With this information, a malicious app could locate, geolocate and track any Android device right down to a street address. In addition, a hacker could look around a Wi-Fi network unchallenged, and even attack it. There is some good news and bad news about this vulnerability. The good news is that Google apparently fixed the flaw with Android 9.0 Pie. The bad news is that less than .1% of Android users are running the latest build of Android on their phones. Nightwatch Cybersecurity says that Google is not planning on fixing this flaw on older versions of the OS.

Not only are older Android devices running pre-Pie builds vulnerable to this flaw, devices powered by a forked version of Android are also open to this attack. Amazon's Fire Phone and Fire Tablets are driven by this variant of Google's open source operating system, which relies on apps and content from Amazon instead of Google.



> "System broadcasts by Android OS expose information about the user’s device to all applications running on the device. This includes the WiFi network name, BSSID, local IP addresses, DNS server information and the MAC address. Some of this information (MAC address) is no longer available via APIs on Android 6 and higher, and extra permissions are normally required to access the rest of this information. However, by listening to these broadcasts, any application on the device can capture this information thus bypassing any permission checks and existing mitigations."-Nightwatch Cybersecurity



Unfortunately, with Google deciding not to protect older versions of Android, and the distribution of Android 9.0 Pie as limited as any new Android build, your best bet is to refrain from sideloading any unofficial app that could be used to take advantage of the vulnerability.

​And what is it all about?

According to the team, Android seo-Fi connection and the network interface using two functions. These are: WifiManager: NETWORK_STATE_CHANGED_ACTION and WIFI_P2P_THIS_DEVICE_CHANGED_ACTION WifiPanager2. This information includes the MAC address of the device, the BSSID and the name of the IP address. At the same time, they are available for all applications.

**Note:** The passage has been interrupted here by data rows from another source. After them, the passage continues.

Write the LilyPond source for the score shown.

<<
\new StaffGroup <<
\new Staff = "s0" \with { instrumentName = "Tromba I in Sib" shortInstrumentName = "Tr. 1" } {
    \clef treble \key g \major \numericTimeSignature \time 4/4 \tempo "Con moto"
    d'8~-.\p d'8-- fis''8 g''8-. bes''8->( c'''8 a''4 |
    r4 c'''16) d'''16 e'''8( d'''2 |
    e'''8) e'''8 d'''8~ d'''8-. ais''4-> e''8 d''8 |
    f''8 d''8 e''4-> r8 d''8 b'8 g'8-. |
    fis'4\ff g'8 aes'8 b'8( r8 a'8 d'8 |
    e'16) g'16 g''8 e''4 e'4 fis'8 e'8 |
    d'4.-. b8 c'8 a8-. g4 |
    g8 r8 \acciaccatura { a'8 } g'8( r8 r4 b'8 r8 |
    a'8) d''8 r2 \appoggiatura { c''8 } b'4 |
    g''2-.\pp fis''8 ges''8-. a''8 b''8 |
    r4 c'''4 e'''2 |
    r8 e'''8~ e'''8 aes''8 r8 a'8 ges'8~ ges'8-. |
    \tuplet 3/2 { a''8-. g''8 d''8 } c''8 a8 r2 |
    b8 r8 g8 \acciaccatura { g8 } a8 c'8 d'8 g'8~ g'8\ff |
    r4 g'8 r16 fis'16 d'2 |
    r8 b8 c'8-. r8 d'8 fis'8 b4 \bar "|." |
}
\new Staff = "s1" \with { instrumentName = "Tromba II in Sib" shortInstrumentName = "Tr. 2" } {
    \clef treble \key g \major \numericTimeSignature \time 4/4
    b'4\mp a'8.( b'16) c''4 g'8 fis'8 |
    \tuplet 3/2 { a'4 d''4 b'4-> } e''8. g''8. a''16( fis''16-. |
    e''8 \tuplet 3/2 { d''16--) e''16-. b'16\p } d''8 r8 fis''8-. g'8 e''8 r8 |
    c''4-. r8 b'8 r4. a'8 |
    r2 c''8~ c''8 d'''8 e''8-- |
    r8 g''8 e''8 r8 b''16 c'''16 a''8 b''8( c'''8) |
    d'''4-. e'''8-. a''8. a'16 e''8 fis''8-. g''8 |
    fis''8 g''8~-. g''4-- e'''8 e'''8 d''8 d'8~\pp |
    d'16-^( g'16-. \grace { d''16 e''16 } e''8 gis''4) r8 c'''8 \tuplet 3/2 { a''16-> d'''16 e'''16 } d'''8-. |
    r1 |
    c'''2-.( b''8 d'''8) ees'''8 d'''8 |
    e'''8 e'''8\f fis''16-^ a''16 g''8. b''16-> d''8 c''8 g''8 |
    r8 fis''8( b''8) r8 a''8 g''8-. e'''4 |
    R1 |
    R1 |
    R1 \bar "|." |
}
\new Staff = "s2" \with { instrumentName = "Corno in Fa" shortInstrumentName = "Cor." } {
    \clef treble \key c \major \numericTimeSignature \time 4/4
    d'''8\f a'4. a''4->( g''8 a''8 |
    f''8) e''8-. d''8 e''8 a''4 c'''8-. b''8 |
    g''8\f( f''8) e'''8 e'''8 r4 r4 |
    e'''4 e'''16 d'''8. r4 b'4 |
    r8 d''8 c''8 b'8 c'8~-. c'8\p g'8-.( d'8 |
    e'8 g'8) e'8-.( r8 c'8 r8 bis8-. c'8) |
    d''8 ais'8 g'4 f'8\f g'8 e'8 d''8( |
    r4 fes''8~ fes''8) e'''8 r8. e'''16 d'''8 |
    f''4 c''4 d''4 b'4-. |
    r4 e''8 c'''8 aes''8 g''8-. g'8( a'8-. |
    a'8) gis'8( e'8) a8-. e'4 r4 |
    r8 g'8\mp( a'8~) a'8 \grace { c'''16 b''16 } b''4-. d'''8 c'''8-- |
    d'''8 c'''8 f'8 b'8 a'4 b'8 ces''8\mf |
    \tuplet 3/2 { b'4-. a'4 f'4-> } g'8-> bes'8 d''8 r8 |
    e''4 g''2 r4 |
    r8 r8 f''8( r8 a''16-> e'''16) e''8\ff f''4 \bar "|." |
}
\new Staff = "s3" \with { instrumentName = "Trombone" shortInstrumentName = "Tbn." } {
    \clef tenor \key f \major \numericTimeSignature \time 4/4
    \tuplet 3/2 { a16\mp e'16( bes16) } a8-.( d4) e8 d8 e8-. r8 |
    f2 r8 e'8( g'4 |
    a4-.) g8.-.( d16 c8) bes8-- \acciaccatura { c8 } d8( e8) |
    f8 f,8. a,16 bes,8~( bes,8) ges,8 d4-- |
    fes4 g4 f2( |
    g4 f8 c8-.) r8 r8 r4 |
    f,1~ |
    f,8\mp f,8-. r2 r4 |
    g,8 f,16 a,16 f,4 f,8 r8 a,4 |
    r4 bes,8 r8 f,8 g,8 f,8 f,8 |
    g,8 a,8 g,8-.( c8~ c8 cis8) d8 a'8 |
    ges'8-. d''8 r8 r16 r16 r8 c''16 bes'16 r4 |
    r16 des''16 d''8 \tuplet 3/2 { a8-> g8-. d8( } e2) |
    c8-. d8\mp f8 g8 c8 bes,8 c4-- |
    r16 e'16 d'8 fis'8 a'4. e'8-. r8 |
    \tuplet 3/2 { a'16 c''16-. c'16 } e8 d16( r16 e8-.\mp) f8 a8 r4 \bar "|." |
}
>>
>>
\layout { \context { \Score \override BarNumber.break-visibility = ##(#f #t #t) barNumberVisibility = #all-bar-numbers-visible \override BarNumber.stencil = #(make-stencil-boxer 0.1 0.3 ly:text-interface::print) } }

Applications can also access this information via the WifiManager class. Typically, this requires permission "ACCESS_WIFI_STATE" in the application manifest. Geo-location via Wi-Fi usually requires "ACCESS_FINE_LOCATION" or "ACCESS_COARSE_LOCATION." What's more, on Android systems version 6.0 and newer, the actual transmissions does not need any of them, it is possible to receive the MAC address on the Android 6.0 or newer.


----------



## ralphbsz (Sep 5, 2018)

Sorry, but your headline is sensationalistic and wrong.  The problem is not "Any Android device ... can be tracked and located".  Instead, it should read: "Any Android device where the user has installed malicious software can be tracked and located".  The problem is not Android itself; the problem is that Android failed to protect this particular bit of information against malicious software.  Which the human user must have intentionally (albeit perhaps unknowingly) installed.

What do we learn from this?  Do not install software that is not trustworthy.  Now, we know that this rule is often ignored, which is why more modern versions of Android have "belt and suspenders": Even if you do install malicious software, it can not exploit this particular hole.


----------